Surrogate Lagrangian Relaxation: 一种无需重新训练的深度神经网络剪枝路径 (Surrogate Lagrangian Relaxation: A Path To Retrain-free Deep Neural Network Pruning)

Network pruning is a widely used technique to reduce computation cost and model size for deep neural networks. However, the typical three-stage pipeline significantly increases the overall training time. In this paper, we develop a systematic weight-pruning optimization approach based on Surrogate Lagrangian relaxation, which is tailored to overcome difficulties caused by the discrete nature of the weight-pruning problem. We prove that our method ensures fast convergence of the model compression problem, and the convergence of the SLR is accelerated by using quadratic penalties. Model parameters obtained by SLR during the training phase are much closer to their optimal values as compared to those obtained by other state-of-the-art methods. We evaluate our method on image classification tasks using CIFAR-10 and ImageNet with state-of-the-art MLP-Mixer, Swin Transformer, and VGG-16, ResNet-18, ResNet-50 and ResNet-110, MobileNetV2. We also evaluate object detection and segmentation tasks on COCO, KITTI benchmark, and TuSimple lane detection dataset using a variety of models. Experimental results demonstrate that our SLR-based weight-pruning optimization approach achieves a higher compression rate than state-of-the-art methods under the same accuracy requirement and also can achieve higher accuracy under the same compression rate requirement. Under classification tasks, our SLR approach converges to the desired accuracy $3\times$ faster on both of the datasets. Under object detection and segmentation tasks, SLR also converges $2\times$ faster to the desired accuracy. Further, our SLR achieves high model accuracy even at the hard-pruning stage without retraining, which reduces the traditional three-stage pruning into a two-stage process. Given a limited budget of retraining epochs, our approach quickly recovers the model's accuracy.

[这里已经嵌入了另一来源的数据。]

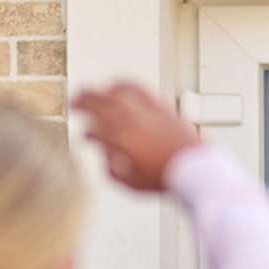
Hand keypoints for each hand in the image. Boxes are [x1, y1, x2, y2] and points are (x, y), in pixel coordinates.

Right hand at [72, 81, 200, 193]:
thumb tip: (104, 157)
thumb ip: (112, 171)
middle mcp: (130, 122)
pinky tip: (118, 85)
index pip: (94, 131)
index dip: (87, 135)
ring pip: (114, 92)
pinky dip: (123, 84)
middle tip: (73, 103)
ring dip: (99, 90)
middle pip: (98, 103)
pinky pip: (136, 88)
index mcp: (120, 141)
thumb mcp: (132, 184)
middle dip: (82, 102)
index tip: (85, 138)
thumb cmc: (166, 178)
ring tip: (92, 92)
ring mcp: (145, 111)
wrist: (195, 168)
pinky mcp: (158, 106)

翻译：网络剪枝是一种广泛使用的技术，可减少深度神经网络的计算成本和模型大小。然而，典型的三阶段流水线会显著增加整个训练时间。在本文中，我们开发了一种基于Surrogate Lagrangian relaxation的系统权重剪枝优化方法，旨在克服由权重剪枝问题的离散性引起的困难。我们证明了我们的方法确保了模型压缩问题的快速收敛，并且使用二次惩罚可以加速SLR的收敛。在训练阶段由SLR获得的模型参数比其他最先进的方法获得的模型参数更接近其最优值。我们基于CIFAR-10和ImageNet使用最先进的MLP-Mixer、Swin Transformer和VGG-16、ResNet-18、ResNet-50和ResNet-110、MobileNetV2评估我们的方法。我们还使用各种模型在COCO、KITTI基准和TuSimple车道检测数据集上评估对象检测和分割任务。实验结果表明，在相同的准确性要求下，我们基于SLR的权重剪枝优化方法实现了更高的压缩率，并且在相同的压缩率要求下，还可以实现更高的准确性。在分类任务下，我们的SLR方法在这两个数据集上收敛到所需的准确度要比传统方法快3倍。在对象检测和分割任务下，SLR也可以快速收敛到所需的准确度。此外，我们的SLR即使在硬剪枝阶段也能实现高模型准确度，无需重新训练，将传统的三阶段剪枝缩短为两阶段过程。在给定有限的重新训练时期预算的情况下，我们的方法可以快速恢复模型的准确度。